The 411 on Classical Music

Written on 06/21/2025
Amanda Hicok

Classical music tends to carry the reputation of being a dusty, elitist pastime—reserved for powdered wigs, concert halls, and expensive tickets. But scratch the surface, and you'll find a genre bursting with emotional depth, intellectual intrigue, and surprising cultural relevance. It’s less about knowing your Bachs from your Berlioz and more about learning how to listen with curiosity. Like wine or abstract art, classical music doesn’t demand expertise—it rewards attention.

Let’s get one thing straight: “classical music” is a catch-all term. It spans over a millennium, from the medieval chants of Hildegard von Bingen to the minimalist pulse of Philip Glass. The actual "Classical" period was just a sliver of this timeline—roughly 1750 to 1820—featuring composers like Mozart and Haydn. Before that came the grandeur of the Baroque era (hello, Bach and Vivaldi), and after, the drama of Romanticism (cue Tchaikovsky’s heartbreak symphonies). Each period has its own flavor, but they all share a dedication to form, emotion, and something close to magic.




You don’t need a symphony subscription to get started. In fact, chances are you’ve heard classical music without realizing it. It’s in your favorite movie scores (John Williams is basically Wagner with better lighting), in commercials, and in video games. The eerie strings behind horror scenes? Straight from the Hitchcockian playbook of Bernard Herrmann, who studied classical composition. The emotive swells in fantasy epics? Wagner’s operas were doing that in the 1800s.

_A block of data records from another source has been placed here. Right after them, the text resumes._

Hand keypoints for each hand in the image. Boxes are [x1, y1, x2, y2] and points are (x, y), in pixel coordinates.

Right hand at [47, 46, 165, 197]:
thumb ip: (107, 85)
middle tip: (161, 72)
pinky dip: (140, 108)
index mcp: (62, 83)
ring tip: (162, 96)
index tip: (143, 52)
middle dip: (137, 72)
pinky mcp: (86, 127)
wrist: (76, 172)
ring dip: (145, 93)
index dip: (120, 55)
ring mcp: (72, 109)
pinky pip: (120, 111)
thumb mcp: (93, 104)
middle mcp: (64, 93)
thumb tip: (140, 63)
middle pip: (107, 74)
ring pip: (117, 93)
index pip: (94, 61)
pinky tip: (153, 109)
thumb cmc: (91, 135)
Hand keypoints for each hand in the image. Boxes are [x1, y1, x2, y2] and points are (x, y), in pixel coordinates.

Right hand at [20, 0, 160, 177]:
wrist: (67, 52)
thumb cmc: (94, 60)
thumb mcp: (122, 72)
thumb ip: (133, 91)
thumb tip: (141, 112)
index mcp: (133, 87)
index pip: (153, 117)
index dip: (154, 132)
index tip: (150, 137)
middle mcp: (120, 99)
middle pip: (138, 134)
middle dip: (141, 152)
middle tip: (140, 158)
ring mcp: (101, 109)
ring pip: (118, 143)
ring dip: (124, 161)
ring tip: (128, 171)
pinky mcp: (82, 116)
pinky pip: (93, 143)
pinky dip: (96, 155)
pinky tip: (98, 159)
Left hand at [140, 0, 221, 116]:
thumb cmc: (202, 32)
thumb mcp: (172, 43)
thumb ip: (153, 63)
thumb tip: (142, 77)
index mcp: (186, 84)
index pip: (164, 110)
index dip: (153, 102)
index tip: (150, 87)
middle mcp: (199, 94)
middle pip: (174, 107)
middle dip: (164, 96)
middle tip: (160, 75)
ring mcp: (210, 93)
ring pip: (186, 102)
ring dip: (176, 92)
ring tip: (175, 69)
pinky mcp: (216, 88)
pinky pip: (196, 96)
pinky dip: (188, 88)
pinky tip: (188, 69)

Listening to classical music can be a deeply grounding experience. Unlike the quick-hit dopamine of pop, classical compositions often unfold slowly—building tension, layering harmonies, teasing resolutions. This kind of listening can feel like mental exercise. You start to hear patterns. You begin to anticipate crescendos. It’s like decoding an emotional language spoken through sound. And once your ear adjusts, it becomes oddly addictive.

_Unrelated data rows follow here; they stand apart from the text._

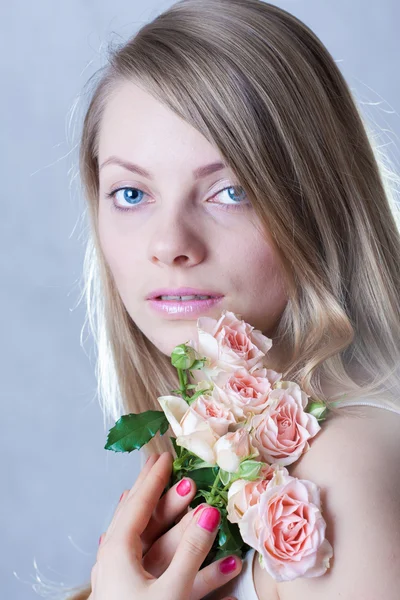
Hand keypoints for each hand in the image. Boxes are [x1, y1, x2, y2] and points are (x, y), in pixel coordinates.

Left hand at [91, 452, 241, 599]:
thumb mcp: (172, 592)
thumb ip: (192, 551)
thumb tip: (209, 511)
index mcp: (119, 549)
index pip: (138, 502)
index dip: (153, 477)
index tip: (166, 455)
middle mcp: (112, 555)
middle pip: (135, 512)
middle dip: (153, 488)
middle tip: (166, 465)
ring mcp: (114, 571)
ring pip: (135, 530)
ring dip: (153, 510)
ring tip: (160, 491)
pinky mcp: (122, 586)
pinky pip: (137, 549)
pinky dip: (147, 534)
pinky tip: (146, 532)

If you're new, try easing in with “gateway” pieces. Beethoven’s Moonlight Sonata is both haunting and accessible. Tchaikovsky’s Swan Lake is practically dripping with drama. Clara Schumann, often overshadowed by her husband Robert, wrote piano works with extraordinary intimacy and flair. Or explore composers of color like Florence Price, whose symphonies blend European traditions with African American spirituals. The canon is expanding—and it should.

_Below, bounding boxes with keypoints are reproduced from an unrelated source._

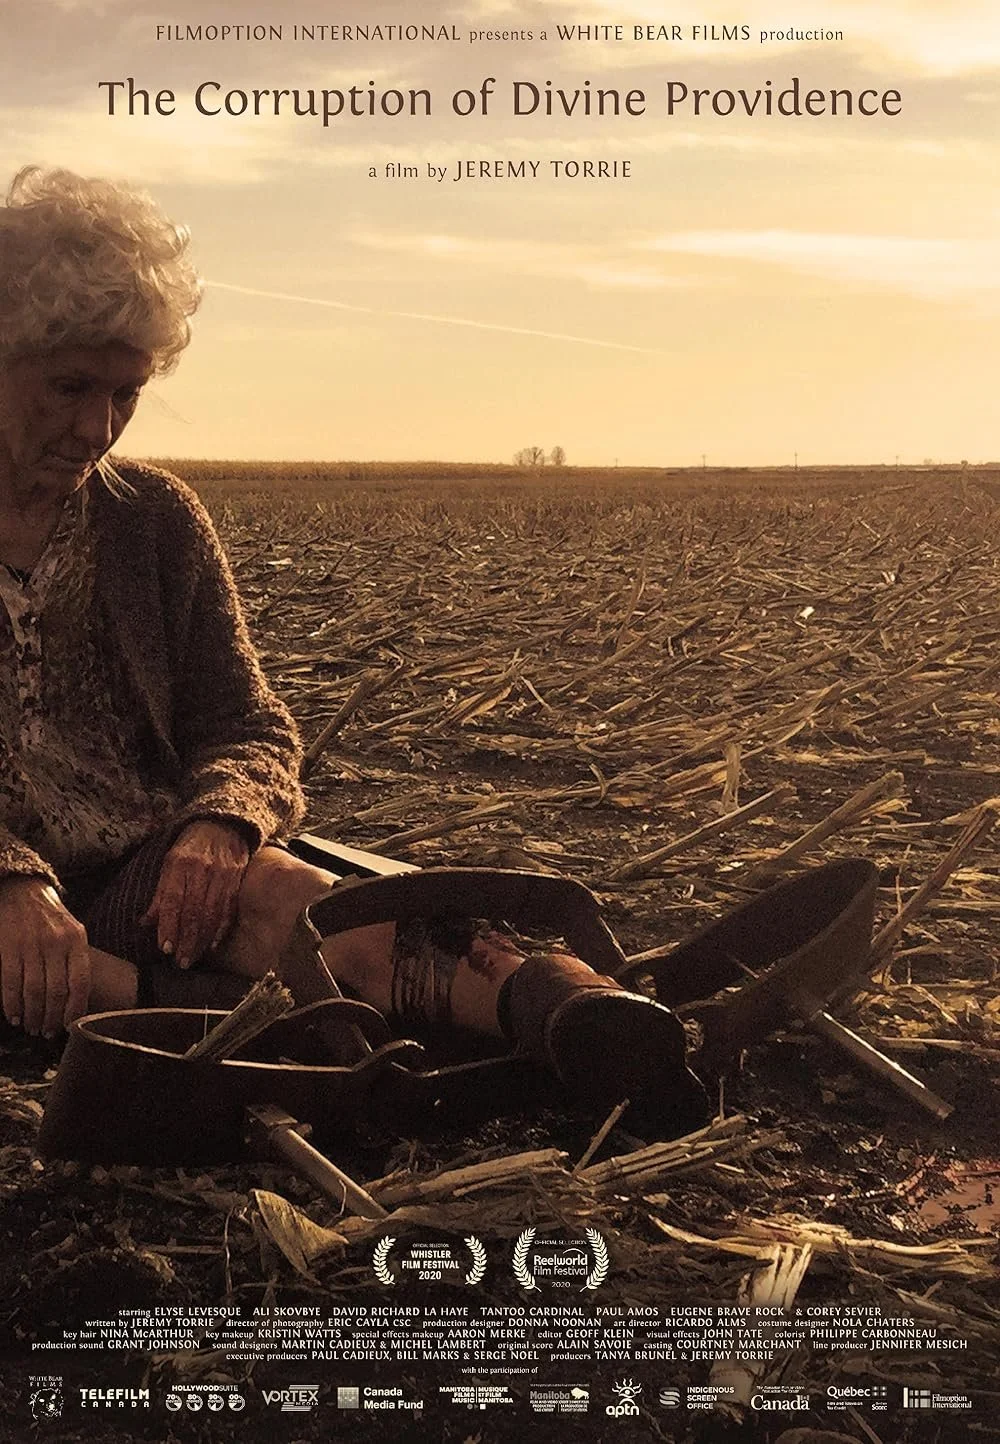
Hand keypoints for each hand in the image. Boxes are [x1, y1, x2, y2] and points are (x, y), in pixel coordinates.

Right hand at [0, 877, 90, 1035]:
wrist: (21, 889)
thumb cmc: (49, 915)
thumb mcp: (72, 929)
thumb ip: (74, 958)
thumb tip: (76, 998)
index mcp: (76, 940)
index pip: (81, 982)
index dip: (75, 1009)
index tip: (70, 1025)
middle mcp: (55, 943)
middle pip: (56, 992)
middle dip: (52, 1018)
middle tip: (47, 1032)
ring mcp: (31, 946)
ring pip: (34, 991)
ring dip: (33, 1015)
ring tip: (32, 1027)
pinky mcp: (8, 948)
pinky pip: (11, 983)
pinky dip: (12, 1004)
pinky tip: (14, 1016)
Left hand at [142, 821, 250, 968]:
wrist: (223, 824)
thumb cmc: (191, 847)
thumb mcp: (170, 864)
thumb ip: (160, 894)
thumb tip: (145, 923)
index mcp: (179, 863)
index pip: (173, 900)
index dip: (169, 925)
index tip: (165, 948)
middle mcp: (202, 869)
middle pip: (194, 910)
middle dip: (186, 939)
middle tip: (180, 962)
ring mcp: (223, 873)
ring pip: (212, 913)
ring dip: (202, 939)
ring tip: (193, 958)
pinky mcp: (237, 878)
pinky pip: (229, 908)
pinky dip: (221, 929)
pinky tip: (213, 945)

For centuries, classical music was dominated by white men in powdered wigs. That’s changing. Contemporary classical includes boundary-pushing artists like Missy Mazzoli, whose operas use synthesizers, and Tan Dun, who composed for both the concert hall and Crouching Tiger, Hidden Dragon. There are orchestras today that perform barefoot, use digital visuals, and encourage audiences to clap between movements (gasp!). This isn’t your grandma’s string quartet.

So why does classical music still matter? Because it teaches us how to feel with complexity. Because it reminds us that human emotion transcends time and language. And because, at its best, it gives us room to pause, breathe, and think deeply. In a world hooked on speed and simplicity, that’s a small rebellion.